Rule types (quick reference)
| Config source | Type | Semantics | Example |
|---|---|---|---|
capacity.default | Capacity | Global adaptive in-flight per pod | Rest.li, OpenAPI, auth fallback |
capacity.graphql | Capacity | GraphQL POST adaptive in-flight per pod | UI load ceiling |
capacity.rules[] | Capacity | Finer adaptive in-flight pool (replaces broader match) | searchAcrossEntities |
endpoint.rules[] | Endpoint | Token-bucket rate per refill window | /auth/signUp, batchIngest |
See Capacity limits (adaptive in-flight) and Endpoint limits (token bucket) for selection, pooling, and planning details.
Observability
Prometheus metrics (tagged by rule_id, type, outcome, and optionally graphql_operation):
| Metric | Description |
|---|---|
gms.rate_limit.requests | Allow/deny counts |
gms.rate_limit.adaptive.limit | Current Gradient2 ceiling |
gms.rate_limit.adaptive.inflight | In-flight gauge |
gms.rate_limit.endpoint.remaining | Token bucket headroom |
gms.rate_limit.requests sets graphql_operation to the resolved operation name only when an operation-scoped rule matched (a rule with graphqlOperationNames); otherwise none. This bounds metric cardinality — arbitrary client-supplied operation names on the general GraphQL pool are not tagged.
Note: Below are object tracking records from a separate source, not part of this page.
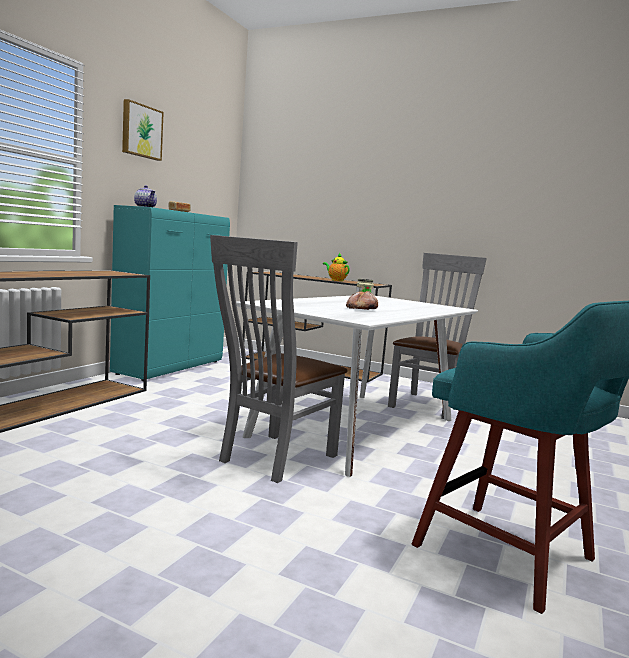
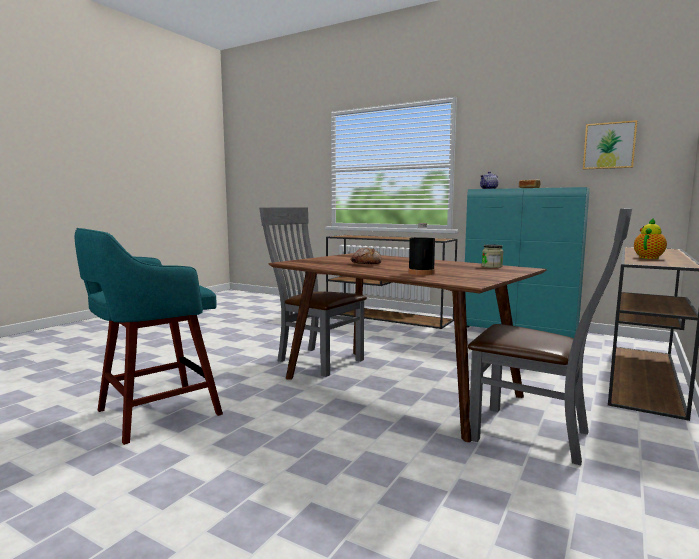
camera: 95 degrees right, 0 degrees up
picture [122,99,164,161] -> picture moved to [583,120,637,169]
white dining table [236,296,478,477] -> brown dining table [269,253,546,442]
none -> black bottle [408,223,435,275]

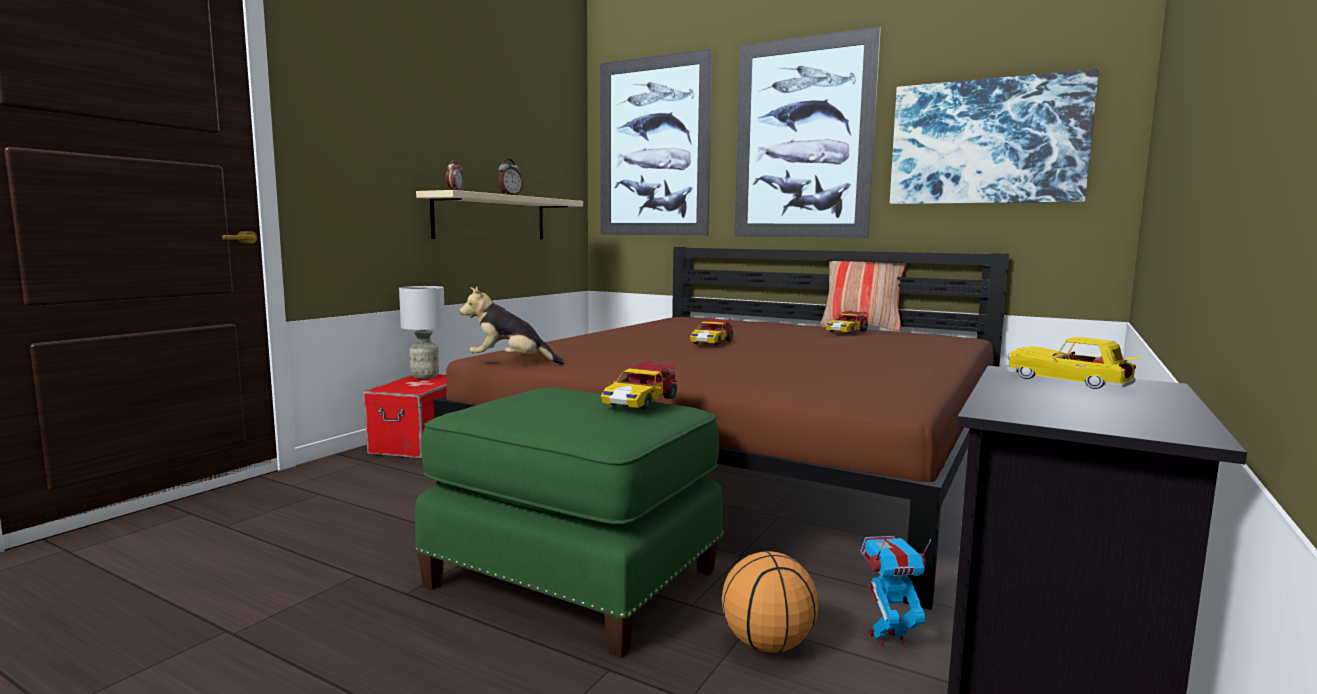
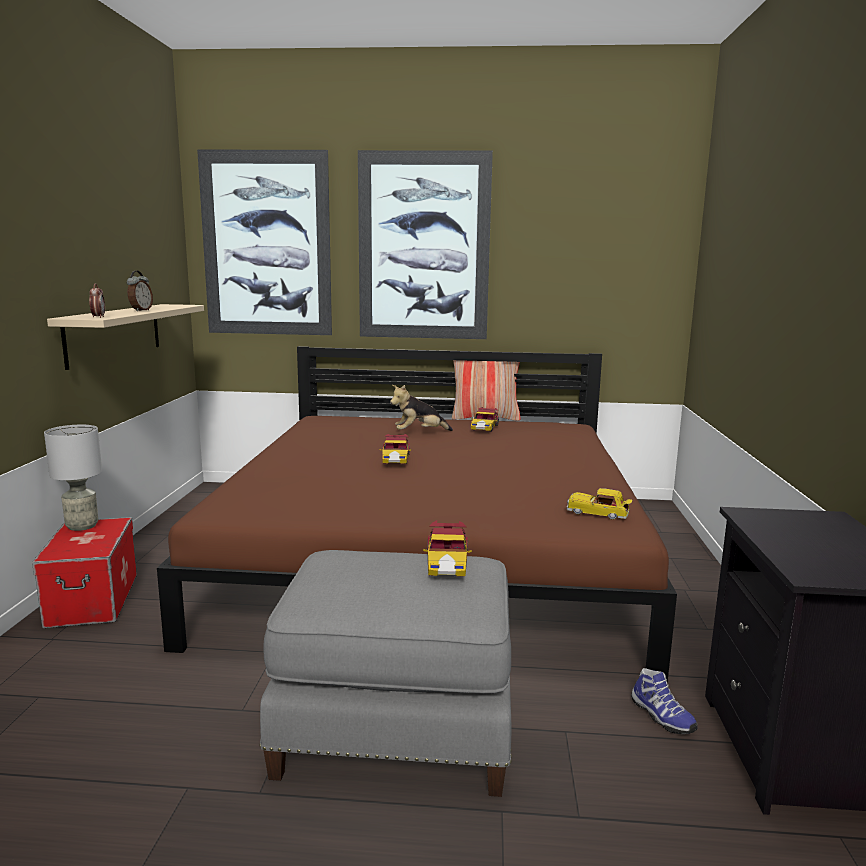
camera: 25 degrees left, 5 degrees up
green ottoman [415,388,724,658] -> grey ottoman [259,550,512,797]
plush toy [460,287,564,364] -> plush toy moved to [390,385,453,431]
basketball [722,551,818,653] -> none
toy robot [860,536,931,649] -> shoe [631,668,698,734]
picture [890,69,1099,204] -> none
toy car [1006,337,1140,389] -> toy car moved to [567,488,632,520]

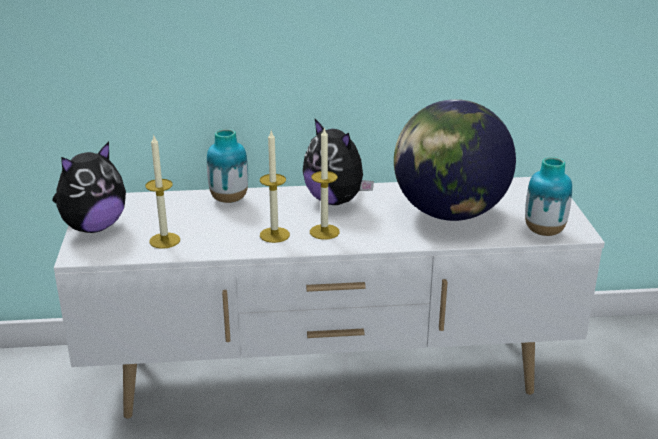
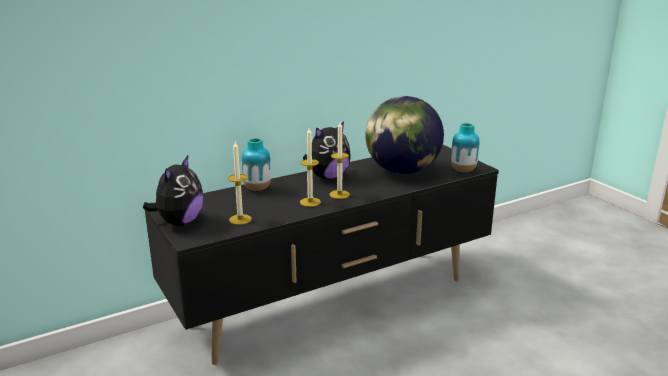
camera: 25 degrees left, 5 degrees down
white tv stand [54,177,605,419] -> black tv stand [145,145,499,365]
plush toy [303,118,374,205] -> plush toy turned 60 degrees counterclockwise [303,121,351,180]

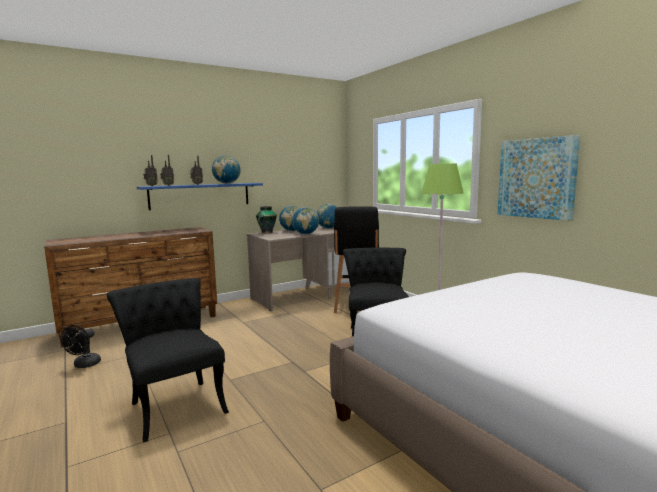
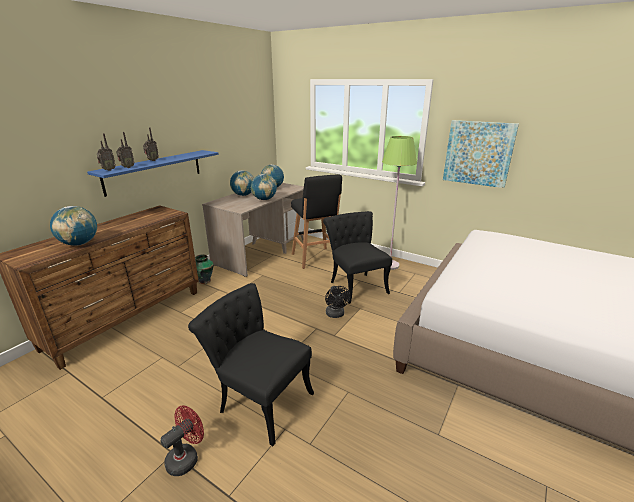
camera: 25 degrees left, 15 degrees up
black fan [60,325,101,368] -> black fan moved to [325,286,350,318]
globe [212,155,240,184] -> globe moved to [50,206,97,246]
vase [256,206,277,233] -> vase moved to [195,254,214,284]
none -> red fan [160,405,204,476]

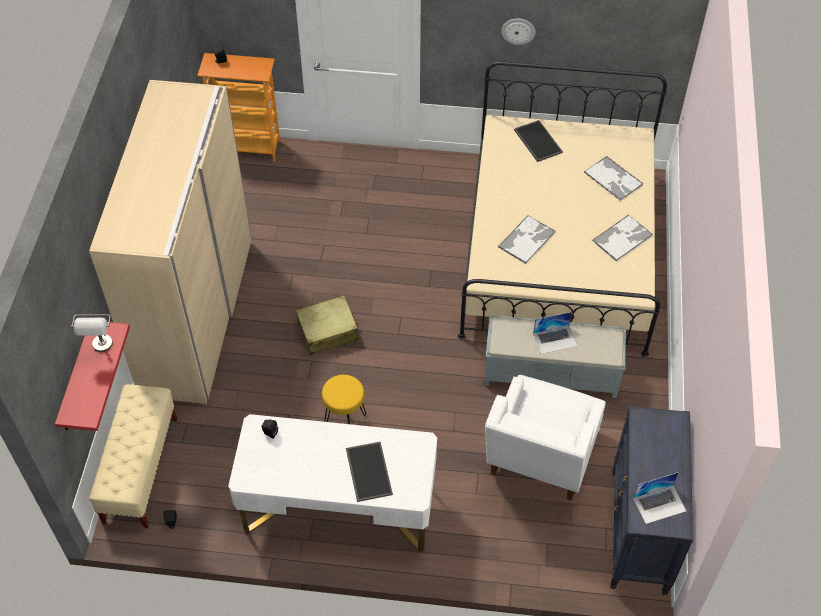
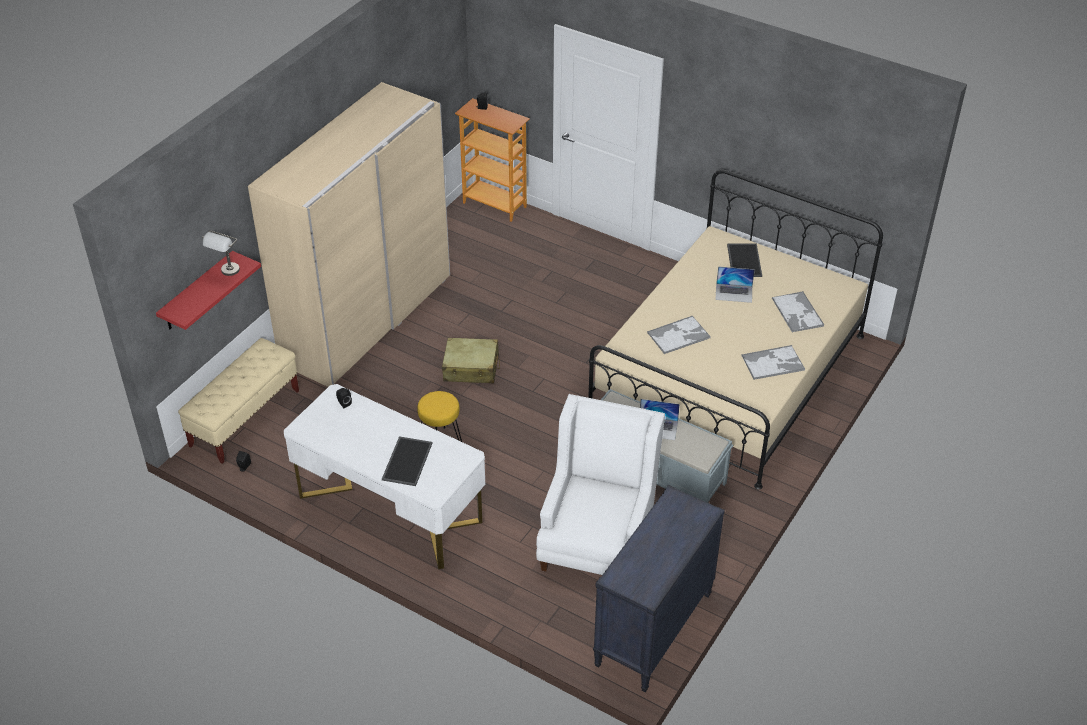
camera: 25 degrees right, 10 degrees down
white armchair [485,375,606,501] -> white armchair turned 150 degrees clockwise [536,394,665,575]
wall clock [501,18,536,45] -> none
laptop [633,472,686,524] -> laptop moved to [716,266,755,303]

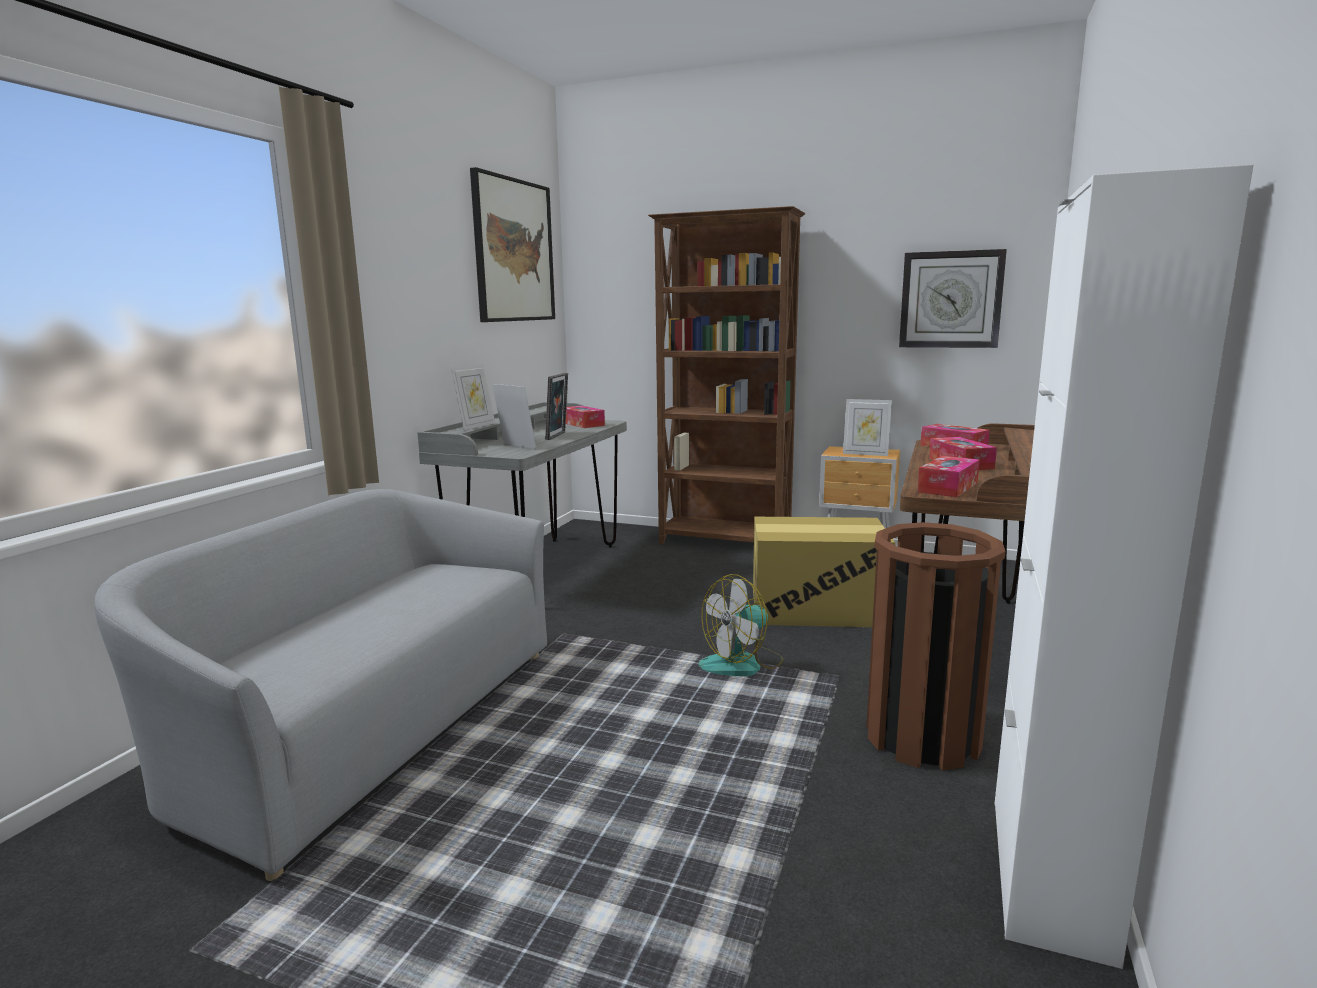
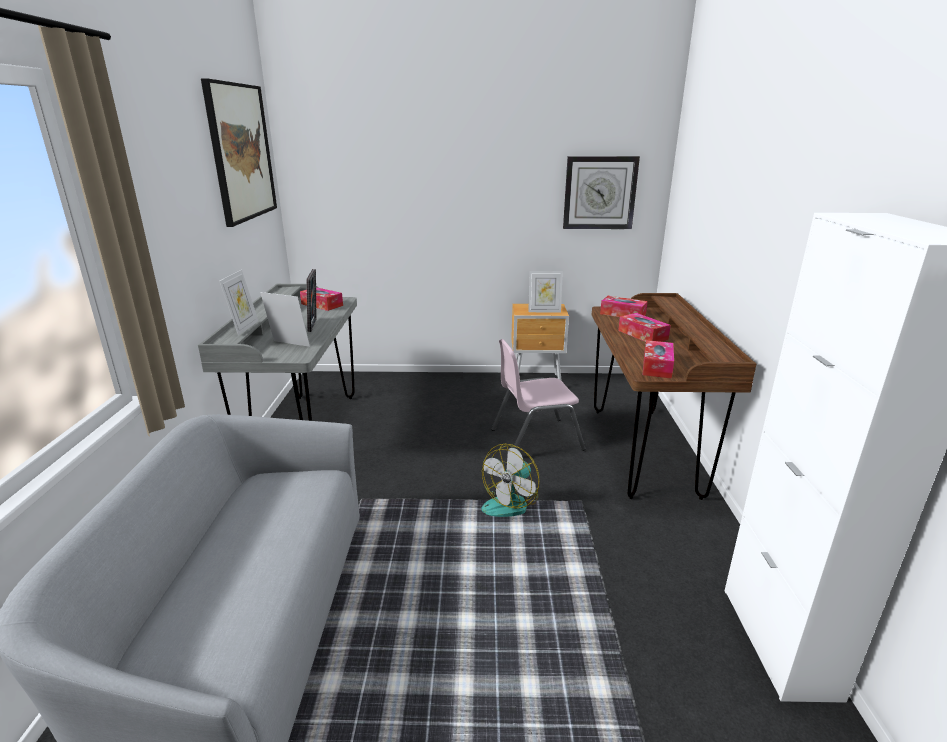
camera: 20 degrees left, 10 degrees up
brown bookcase [648,206,805,544] -> none
cardboard box [753,517,895,627] -> pink chair [491,339,586,451]
brown trash can [866,522,1006,771] -> none

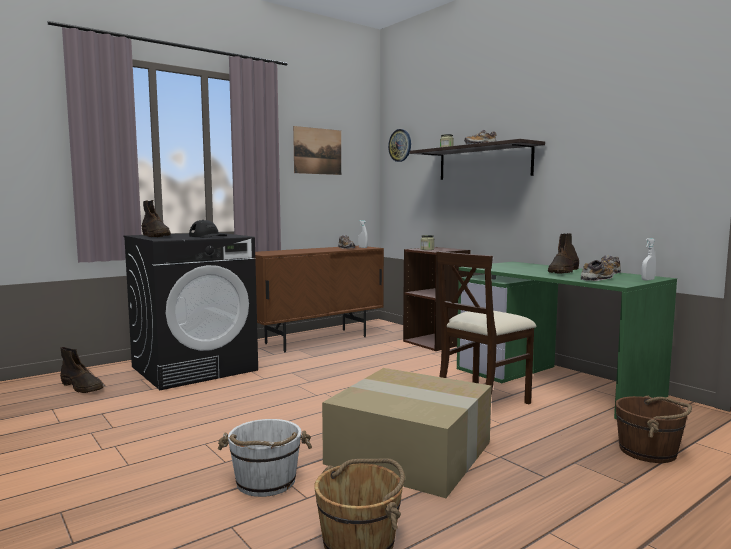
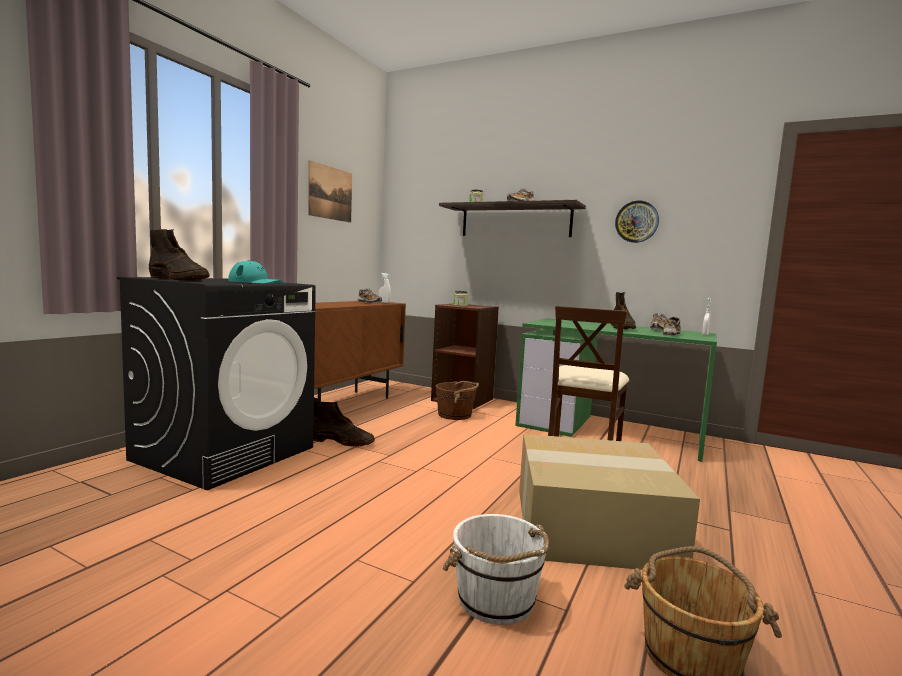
camera: 25 degrees left, 0 degrees up
brown boot [60,347,103,393] -> brown boot moved to [313,401,375,447]
black cap [189,220,227,238] -> turquoise cap [229,260,283,284]
wall clock [388,129,411,162] -> wall clock moved to [615,201,659,243]
brown bucket [615,396,692,463] -> brown bucket moved to [436,381,479,420]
Suggested alerts: sustained outcome=deny, adaptive limit pinned at minLimit, endpoint remaining near zero on auth rules. For capacity planning, sum gms.rate_limit.adaptive.inflight across rule_id tags on a pod — each tag is an independent pool.
Inspection API (Manage System Operations privilege):
| Endpoint | Purpose |
|---|---|
GET /openapi/v1/rate-limits/config | Effective merged configuration |
GET /openapi/v1/rate-limits/status | Live state on the pod that served the request |
Status response includes capacityEnabled, endpointEnabled, plus per-rule adaptive (limit/inflight) and endpoint (remaining/capacity) maps.